Toute action menée en même temps que la taxation en favorise les effets, mais sans l’aide de la taxation, ces actions ont un effet très réduit

L’objectif d’une génération sans tabac pour 2032, programmée en 2017, passait par l’étape du « paquet à 10€ » pour 2020. Cette étape est désormais franchie et les ventes de cigarettes ont, pour les onze premiers mois de 2020 – comparés à la même période 2017– , accusé une chute de 20%.
L’objectif du PNLT prévoit également d’abaisser à moins de 22 % la part des fumeurs quotidiens chez les 18-75 ans d’ici 2022. Il ne pourra être atteint qu’au prix du maintien d’un objectif aussi ambitieux que le précédent.
Pour y arriver, DNF préconise une programmation de la fiscalité qui permette d’arriver au paquet à 15 euros d’ici à 2025.
L’harmonisation de la fiscalité en France
En France, les produits du tabac sont taxés de manières différentes en fonction de leur spécificité : (cigarillos, tabac à rouler, cigarettes traditionnelles, tabac chauffé etc…).
infographie taxation
En France, pour être encore plus efficace, il serait nécessaire de réviser la taxation :
– Des cigares et cigarillos, idéalement en introduisant la notion de poids ou en subdivisant cette catégorie
- Des tabacs à rouler, notamment en relevant le minimum de perception
– Des autres tabacs à fumer en les remplaçant par trois catégories :
Le tabac à pipe et le tabac à tuber
La chicha
Les produits chauffés
L’augmentation des prix du tabac favorise-t-elle la contrebande ?

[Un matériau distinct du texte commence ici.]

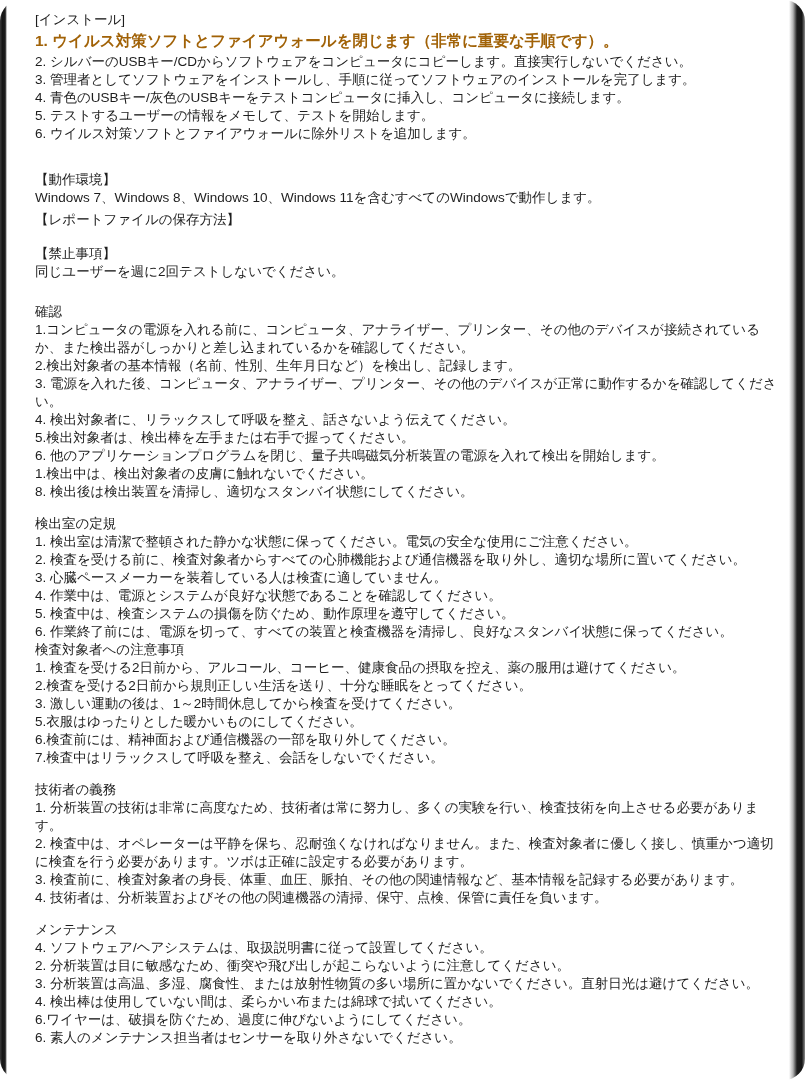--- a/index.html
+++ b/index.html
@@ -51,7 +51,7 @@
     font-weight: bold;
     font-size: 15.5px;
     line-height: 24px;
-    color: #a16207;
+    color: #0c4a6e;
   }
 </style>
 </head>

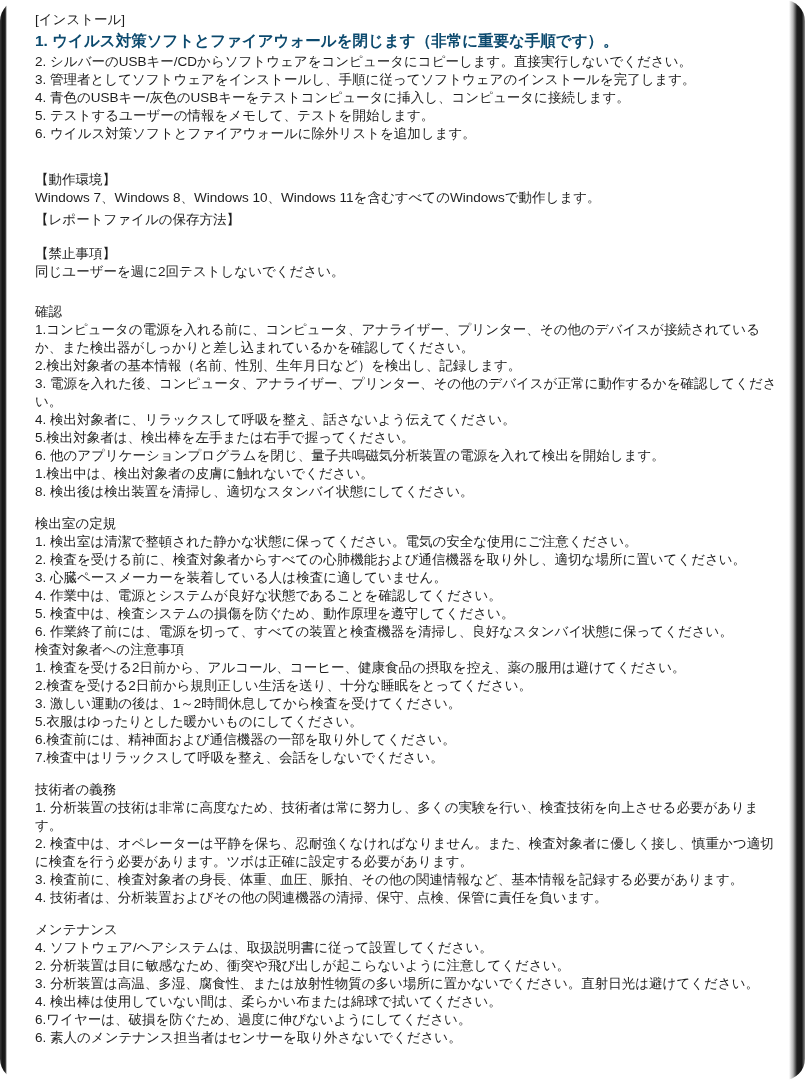--- a/index.html
+++ b/index.html
@@ -119,7 +119,7 @@
       </div>
       <div class="section" style="margin-top: 14px;">
         <div class="heading">メンテナンス</div>
-        <div class="line">4. ソフトウェア/ヘアシステムは、取扱説明書に従って設置してください。</div>
+        <div class="line">6. ソフトウェア/ヘアシステムは、取扱説明書に従って設置してください。</div>
         <div class="line">2. 分析装置は目に敏感なため、衝突や飛び出しが起こらないように注意してください。</div>
         <div class="line">3. 分析装置は高温、多湿、腐食性、または放射性物質の多い場所に置かないでください。直射日光は避けてください。</div>
         <div class="line">4. 検出棒は使用していない間は、柔らかい布または綿球で拭いてください。</div>

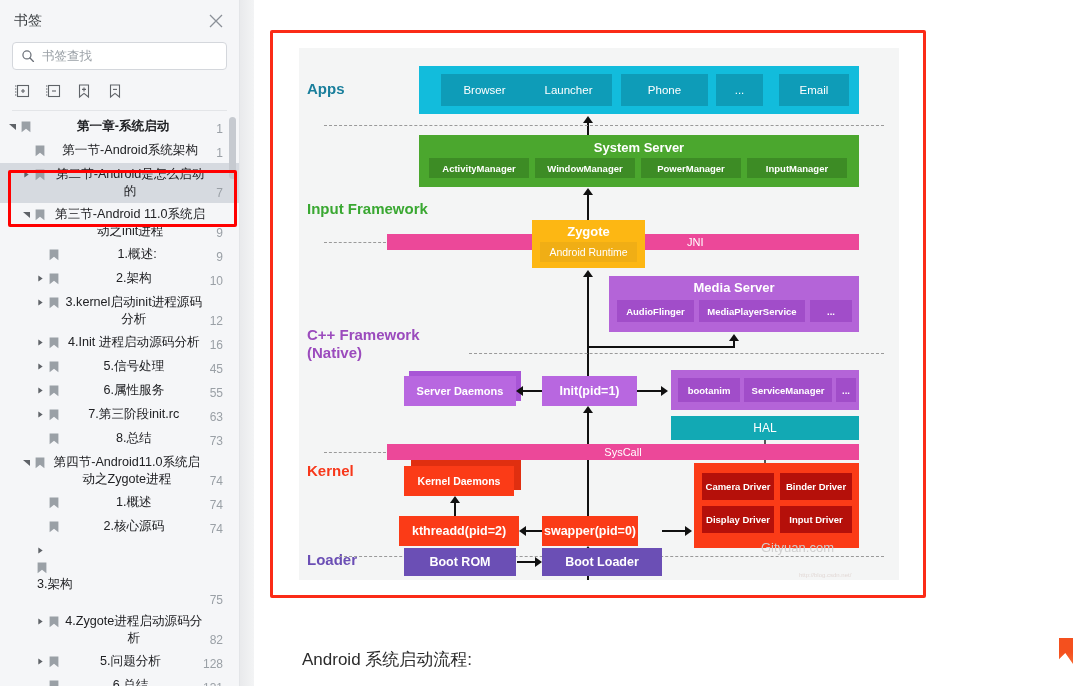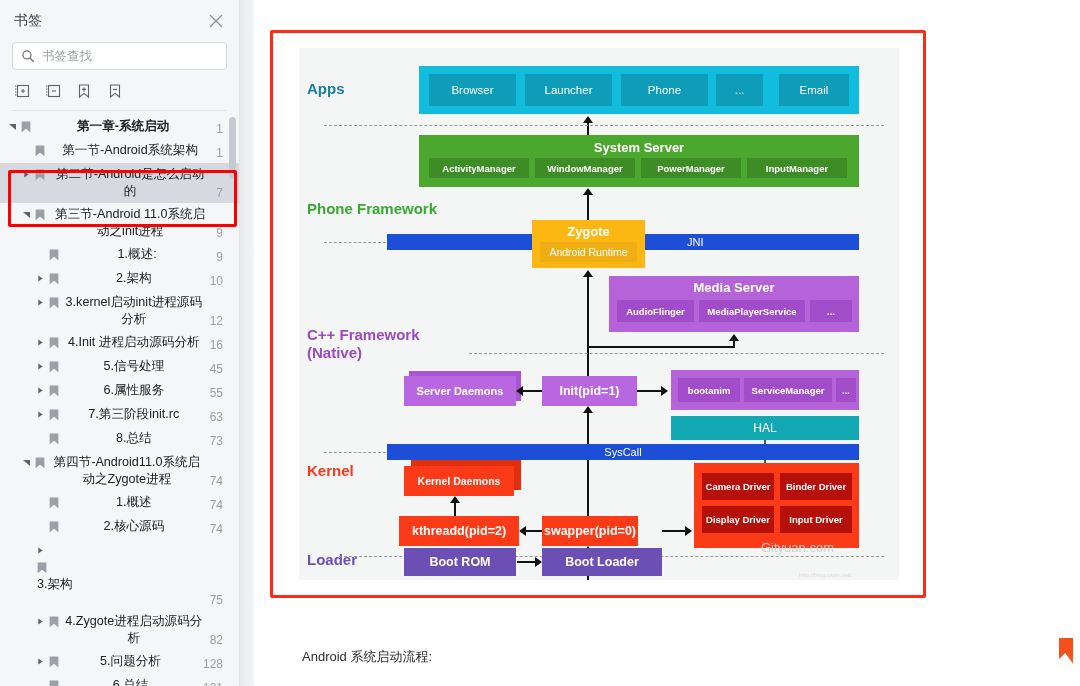--- a/index.html
+++ b/index.html
@@ -564,7 +564,7 @@
       <div class="layer-label" style="left:8px; top:503px; color:#6b4fb5;">Loader</div>
 
       <div class="box" style="left:120px; top:18px; width:440px; height:48px; background:#12bcdc;"></div>
-      <div class="box" style="left:130px; top:26px; width:87px; height:32px; background:#0e9cb8; font-size:11.5px;">Browser</div>
+      <div class="box" style="left:142px; top:26px; width:87px; height:32px; background:#0e9cb8; font-size:11.5px;">Browser</div>
       <div class="box" style="left:226px; top:26px; width:87px; height:32px; background:#0e9cb8; font-size:11.5px;">Launcher</div>
       <div class="box" style="left:322px; top:26px; width:87px; height:32px; background:#0e9cb8; font-size:11.5px;">Phone</div>
       <div class="box" style="left:417px; top:26px; width:47px; height:32px; background:#0e9cb8; font-size:11.5px;">...</div>

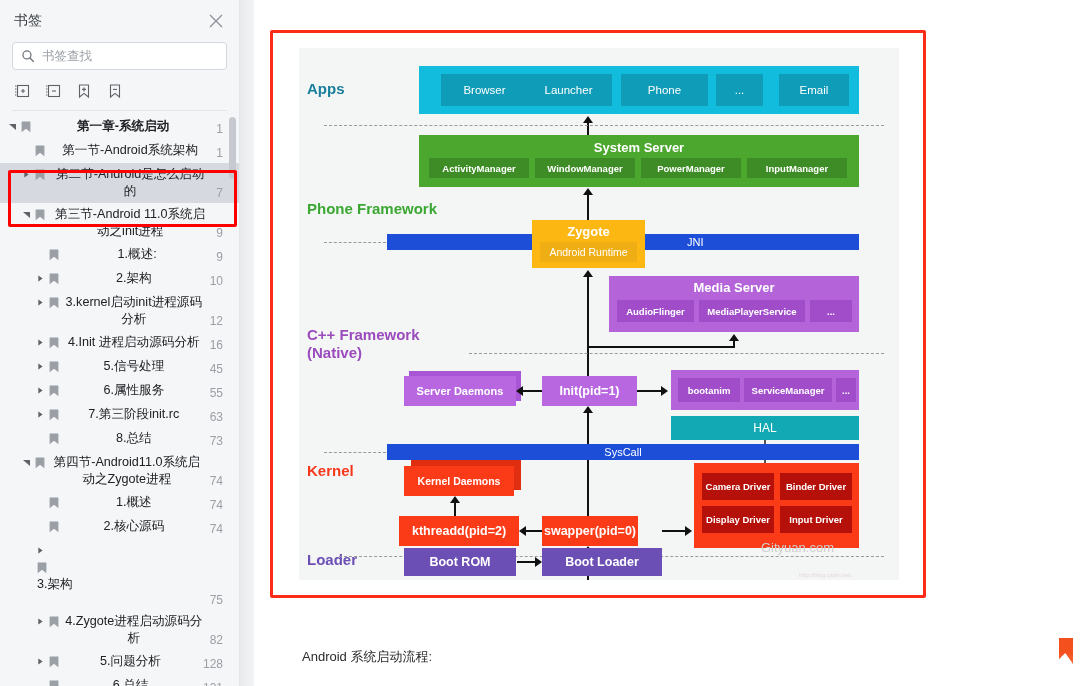--- a/index.html
+++ b/index.html
@@ -557,7 +557,7 @@
     <div class="diagram">
 
       <div class="layer-label" style="left:8px; top:32px; color:#1a7f9c;">Apps</div>
-      <div class="layer-label" style="left:8px; top:152px; color:#3aa832;">Phone Framework</div>
+      <div class="layer-label" style="left:8px; top:152px; color:#3aa832;">Input Framework</div>
       <div class="layer-label" style="left:8px; top:278px; color:#9b4bbd;">C++ Framework
 (Native)</div>
       <div class="layer-label" style="left:8px; top:414px; color:#f7381b;">Kernel</div>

C’est l’argument numéro 1 de l’industrie, relayé par les buralistes, pour dénoncer les augmentations de prix et tenter de freiner la politique la plus efficace pour faire régresser le tabagisme. Les fabricants eux-même à l’origine du commerce illicite de leurs produits.
Sur son site, l’ACT – alliance contre le tabac- explique ainsi qu’en 2020 qu’un fabricant mondial est accusé d’avoir inondé le marché algérien de cigarettes à bas prix en étant tout à fait conscient qu’une partie de ce stock serait revendu sur le marché français. Dans la plainte déposée, on estime que cette marque de cigarette « algérienne », l’une des plus vendue dans l’hexagone, représenterait près de 4.5 % du marché français. Or, On peut estimer une perte annuelle de 400 à 500 millions d’euros en taxe pour l’état Français.